Two Legged Dog Brings Hope To Hospital Patients


Kandu can do anything.

This Jack Russell terrier was born without his two front legs. Two years ago, his owner dropped him off at a shelter to be euthanized because he thought that Kandu wasn’t capable of living a quality life.

But Kandu’s life was spared. After being featured on a local TV station, 100 applications were filled out to adopt Kandu.

Now, Kandu has found a loving home that wants to give him the care and attention he deserves. The Rogers family say that this 10.5 pound dog has no idea that he is different. Rogers created a device that Kandu can wheel around in. He molded plastic that is the shape of Kandu’s body and attached rollerblade wheels to it, so Kandu can wheel around and go wherever he wants to go. This 6.5 pound device doesn’t slow him down at all.
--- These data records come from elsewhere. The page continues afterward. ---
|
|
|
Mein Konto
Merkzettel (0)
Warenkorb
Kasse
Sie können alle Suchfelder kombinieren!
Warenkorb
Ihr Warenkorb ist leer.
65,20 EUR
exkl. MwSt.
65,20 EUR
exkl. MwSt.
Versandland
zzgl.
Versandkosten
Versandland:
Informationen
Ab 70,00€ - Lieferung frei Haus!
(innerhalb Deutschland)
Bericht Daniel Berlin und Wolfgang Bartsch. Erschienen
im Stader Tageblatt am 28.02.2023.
Kandu also has a mono ski, so he can play in the snow and slide down hills. He also wears an old sweatshirt sleeve, so his chest is protected from the elements. The next project is to create something for Kandu to use in the water.
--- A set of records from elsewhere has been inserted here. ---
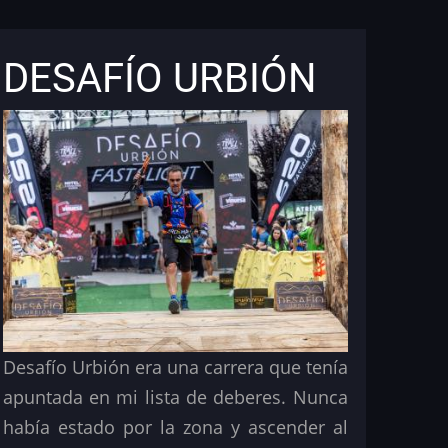
DESAFÍO URBIÓN
Desafío Urbión era una carrera que tenía
apuntada en mi lista de deberes. Nunca
había estado por la zona y ascender al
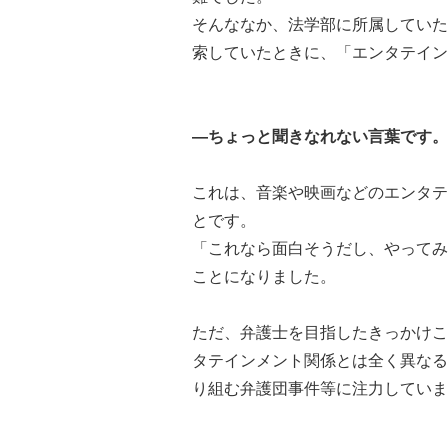
そんななか、法学部に所属していた
索していたときに、「エンタテイン
―ちょっと聞きなれない言葉です。
これは、音楽や映画などのエンタテ
とです。
「これなら面白そうだし、やってみ
ことになりました。
ただ、弁護士を目指したきっかけこ
タテインメント関係とは全く異なる
り組む弁護団事件等に注力していま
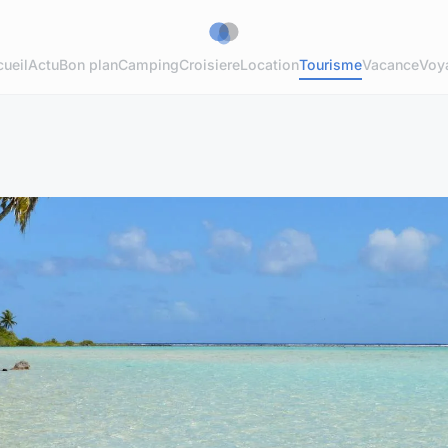
ueil
Actu
Bon plan
Camping
Croisiere
Location
Tourisme
Vacance
Voy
This energetic Jack Russell terrier serves as a therapy dog and is part of the Heeling Friends Program. He visits hospital patients to give them hope that they can do anything they set their mind to.

From CBS4 Denver:

“He’s just joy,” said Melissa Uchitelle-Rogers. “That’s all he is, he’s just pure joy.”

“I feel an obligation to give him everything I can give him,” said Ken Rogers.

“We saw a busted up baby-buggy down at the second hand shop at Oak Creek,” Ken Rogers said. “So we picked it up and I think it might be good for his next device, his off-road device.”

Kandu, thanks for showing us that anyone or any animal can do anything. You are a true inspiration.

3 Responses to “Two Legged Dog Brings Hope To Hospital Patients”

  1. Lynne says:

    “…his owner dropped him off at a shelter to be euthanized because he thought that Kandu wasn’t capable of living a quality life.”

    Sure glad Stephen Hawking’s parents didn’t feel that way about him.

    Some people are so shallow.

  2. Mary says:

    What an inspiration — I showed this to my daughter and told her to remember Kandu the next tiem she says she “can’t.” We can all learn a lesson from Kandu. Blind dogs, deaf dogs, two-legged dogs — they don’t care that they are different. We shouldn’t, either.

  3. Donna says:

    Only people accept their handicaps .Animals never do. If given a “chance” they enjoy life to the fullest. Blessings to the guardians of kandu and to kandu. We have so much to learn from animals, if we will only “listen’.